JOB ITEM →
Reproduce the lines of the records below from the line holding "Şıklık, Güçlü Tasarım" through the line holding "Mille Graines", both of those lines included.

SUPPLIED ENTRIES →
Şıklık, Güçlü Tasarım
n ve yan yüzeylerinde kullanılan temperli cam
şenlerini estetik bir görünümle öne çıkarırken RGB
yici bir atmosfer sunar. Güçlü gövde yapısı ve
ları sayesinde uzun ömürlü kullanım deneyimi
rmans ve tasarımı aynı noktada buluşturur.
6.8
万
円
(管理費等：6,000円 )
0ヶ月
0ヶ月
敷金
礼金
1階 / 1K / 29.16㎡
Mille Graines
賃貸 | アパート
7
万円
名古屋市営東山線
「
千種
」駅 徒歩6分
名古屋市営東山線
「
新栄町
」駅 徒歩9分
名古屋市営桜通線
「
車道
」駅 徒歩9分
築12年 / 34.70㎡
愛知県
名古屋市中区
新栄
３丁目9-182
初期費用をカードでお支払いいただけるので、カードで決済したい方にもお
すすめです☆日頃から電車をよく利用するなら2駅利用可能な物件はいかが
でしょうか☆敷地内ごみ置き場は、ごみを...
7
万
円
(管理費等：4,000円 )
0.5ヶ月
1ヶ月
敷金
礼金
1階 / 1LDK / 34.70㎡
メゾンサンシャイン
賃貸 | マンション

* * *

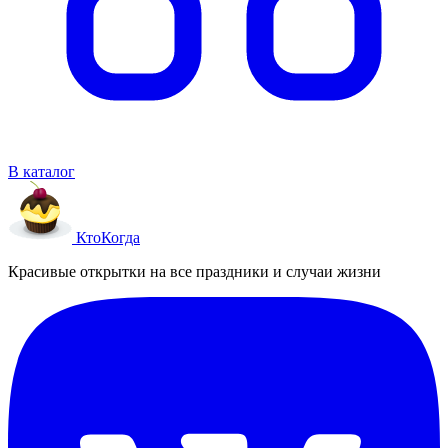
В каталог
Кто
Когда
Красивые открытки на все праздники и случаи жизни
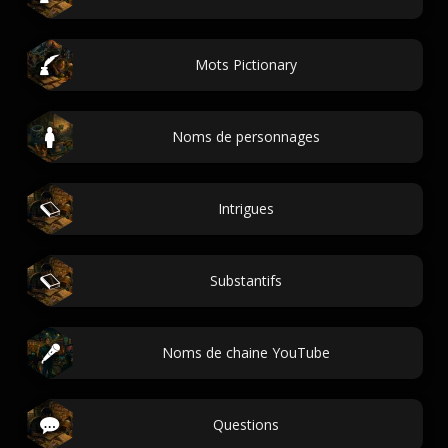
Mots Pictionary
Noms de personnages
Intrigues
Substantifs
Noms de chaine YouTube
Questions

==

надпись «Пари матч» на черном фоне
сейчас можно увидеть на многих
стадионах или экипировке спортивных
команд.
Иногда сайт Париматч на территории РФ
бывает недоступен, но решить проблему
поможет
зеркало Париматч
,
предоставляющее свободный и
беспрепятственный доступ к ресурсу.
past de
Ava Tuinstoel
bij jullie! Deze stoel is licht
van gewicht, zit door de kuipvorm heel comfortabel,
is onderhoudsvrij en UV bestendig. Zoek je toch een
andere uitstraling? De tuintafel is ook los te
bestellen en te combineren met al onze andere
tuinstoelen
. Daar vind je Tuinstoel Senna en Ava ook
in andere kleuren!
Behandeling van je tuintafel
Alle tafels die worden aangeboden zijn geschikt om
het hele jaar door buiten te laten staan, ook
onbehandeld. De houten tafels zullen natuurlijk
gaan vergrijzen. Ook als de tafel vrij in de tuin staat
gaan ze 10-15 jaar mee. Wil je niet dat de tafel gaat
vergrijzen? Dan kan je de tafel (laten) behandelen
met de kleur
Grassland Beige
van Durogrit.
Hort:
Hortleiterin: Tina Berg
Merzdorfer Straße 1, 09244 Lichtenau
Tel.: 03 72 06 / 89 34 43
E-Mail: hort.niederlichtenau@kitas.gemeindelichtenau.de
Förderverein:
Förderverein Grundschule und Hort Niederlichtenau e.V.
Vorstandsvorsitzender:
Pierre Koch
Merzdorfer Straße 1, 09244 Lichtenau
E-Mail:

SOLUTION TO THE EXERCISE →
Şıklık, Güçlü Tasarım
n ve yan yüzeylerinde kullanılan temperli cam
şenlerini estetik bir görünümle öne çıkarırken RGB
yici bir atmosfer sunar. Güçlü gövde yapısı ve
ları sayesinde uzun ömürlü kullanım deneyimi
rmans ve tasarımı aynı noktada buluşturur.
6.8
万
円
(管理費等：6,000円 )
0ヶ月
0ヶ月
敷金
礼金
1階 / 1K / 29.16㎡
Mille Graines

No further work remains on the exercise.